If this first film from the highly-publicized FoxFaith Films is any indication of what to expect from the fledgling branch of 20th Century Fox, the first thing that comes to mind about the company is a line from Edward Albee’s Who’s Afraid of Virginia Woolf? — “And he took the faithful. That’s all, he just took them.”
Love’s Abiding Joy isn’t even a film. It’s a Hallmark TV movie — literally — one that will be shown on TV in December. FoxFaith and company haven’t even bothered to disguise the fact — the thing has a credit for its “teleplay,” not its screenplay, and the places where commercials are to be inserted in a month and a half are painfully obvious. Equally obvious is the contempt and condescension shown by FoxFaith for its presumed audience: To make a quick buck, fobbing them off with a bland TV movie they can see for free in a few weeks. And judging by the unenthusiastic turnout Love’s Abiding Joy has inspired, a buck is about all they will make.
The film is based on a series of faith-based Western novels (think Little House on the Prairie with a thick coating of piety) by Janette Oke. Preceding it are Love Comes Softly (2003), Love’s Enduring Promise (2004) and Love’s Long Journey (2005) (if this keeps up, we can perhaps look forward to Love’s Trip to Mars). All of them have been dutifully brought to the small screen by Michael Landon Jr. (well, he had to do something after he milked the Bonanza cow dry and vilified his late father in a TV biopic).
The telefilms seem to have garnered some degree of interest with a specific audience. But what people will watch at home for nothing and what they’ll pay money for in a theater are two distinctly different things (a lesson Hollywood seems incapable of learning for very long). I’ve never seen the earlier films, but they all appear to work on a similar formula that’s suffering from diminishing returns.

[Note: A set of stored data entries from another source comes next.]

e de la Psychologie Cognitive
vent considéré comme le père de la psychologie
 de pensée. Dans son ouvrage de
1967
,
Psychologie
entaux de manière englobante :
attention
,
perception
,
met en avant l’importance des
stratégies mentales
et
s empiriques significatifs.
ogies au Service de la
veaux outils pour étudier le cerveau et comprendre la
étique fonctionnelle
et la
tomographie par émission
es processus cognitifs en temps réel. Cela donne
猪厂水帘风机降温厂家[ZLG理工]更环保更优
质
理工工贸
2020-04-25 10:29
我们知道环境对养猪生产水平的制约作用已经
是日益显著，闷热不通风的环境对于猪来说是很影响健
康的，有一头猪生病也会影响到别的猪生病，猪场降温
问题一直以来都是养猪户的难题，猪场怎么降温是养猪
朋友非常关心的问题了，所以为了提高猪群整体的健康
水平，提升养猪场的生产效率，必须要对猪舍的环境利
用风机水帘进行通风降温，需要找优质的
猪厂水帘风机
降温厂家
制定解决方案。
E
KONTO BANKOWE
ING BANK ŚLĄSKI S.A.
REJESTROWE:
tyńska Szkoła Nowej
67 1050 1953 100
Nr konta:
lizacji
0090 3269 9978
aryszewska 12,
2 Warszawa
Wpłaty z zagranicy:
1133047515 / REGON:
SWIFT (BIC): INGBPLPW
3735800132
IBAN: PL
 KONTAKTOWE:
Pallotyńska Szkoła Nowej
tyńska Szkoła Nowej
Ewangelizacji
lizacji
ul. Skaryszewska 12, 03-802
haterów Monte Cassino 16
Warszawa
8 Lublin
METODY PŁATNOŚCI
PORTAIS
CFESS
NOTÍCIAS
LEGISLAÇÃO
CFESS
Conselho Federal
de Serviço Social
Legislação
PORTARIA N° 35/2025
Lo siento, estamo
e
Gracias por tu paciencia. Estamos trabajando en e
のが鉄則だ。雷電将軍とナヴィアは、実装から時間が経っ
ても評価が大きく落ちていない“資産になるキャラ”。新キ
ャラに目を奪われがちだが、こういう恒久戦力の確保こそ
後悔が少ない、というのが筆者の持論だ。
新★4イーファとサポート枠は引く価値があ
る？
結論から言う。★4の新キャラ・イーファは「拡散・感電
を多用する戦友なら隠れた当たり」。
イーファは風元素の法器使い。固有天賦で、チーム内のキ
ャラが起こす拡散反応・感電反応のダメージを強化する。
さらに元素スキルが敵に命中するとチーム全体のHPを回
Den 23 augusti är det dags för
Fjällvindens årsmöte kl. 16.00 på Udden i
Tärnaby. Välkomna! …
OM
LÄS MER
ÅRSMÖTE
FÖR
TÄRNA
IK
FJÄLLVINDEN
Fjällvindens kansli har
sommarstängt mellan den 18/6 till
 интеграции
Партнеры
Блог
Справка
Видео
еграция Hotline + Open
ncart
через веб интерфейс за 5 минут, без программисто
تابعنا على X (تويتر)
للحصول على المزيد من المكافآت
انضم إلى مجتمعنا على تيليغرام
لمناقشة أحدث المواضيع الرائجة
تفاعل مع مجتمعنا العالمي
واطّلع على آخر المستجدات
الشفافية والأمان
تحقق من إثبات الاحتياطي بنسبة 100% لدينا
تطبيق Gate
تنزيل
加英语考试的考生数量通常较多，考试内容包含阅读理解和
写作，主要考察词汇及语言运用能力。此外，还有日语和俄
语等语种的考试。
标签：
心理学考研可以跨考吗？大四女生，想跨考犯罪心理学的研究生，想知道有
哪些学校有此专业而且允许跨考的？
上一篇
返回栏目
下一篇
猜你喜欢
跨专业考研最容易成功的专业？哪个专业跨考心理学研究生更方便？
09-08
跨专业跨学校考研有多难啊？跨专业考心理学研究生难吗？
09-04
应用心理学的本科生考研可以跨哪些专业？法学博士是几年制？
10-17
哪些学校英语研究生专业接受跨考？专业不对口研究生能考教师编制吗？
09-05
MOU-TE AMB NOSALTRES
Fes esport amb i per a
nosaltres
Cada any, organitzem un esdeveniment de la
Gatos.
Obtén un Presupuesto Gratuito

I suppose this aggressively sanitized opus might play better on TV. Certainly, its squeaky-clean look — did the Old West ever look so completely like an attraction at Disney World? — would be less glaring shrunk down, but the flat-footed plotting, the cardboard characterizations, the corny dialogue and the appallingly bad acting would be about the same. The setup — or setups — all center around a series of misfortunes that beset the LaHaye clan and their responses to them with each ultimately dismissed as “God’s will.” It’s old-fashioned in the worst sense of the term (a cigar-smoking villain who dresses all in black, a menial black manservant called “Cookie”) and completely lacking in even rudimentary dramatic tension (in its place is a treacly musical score that tells the viewer what to feel). If you must see this (I cannot imagine why), save your money and wait for its TV airing. Rated PG for mild thematic elements.
— reviewed by Ken Hanke
I think I remember seeing Erin Cottrell when she was a student at UNCA. Anybody else?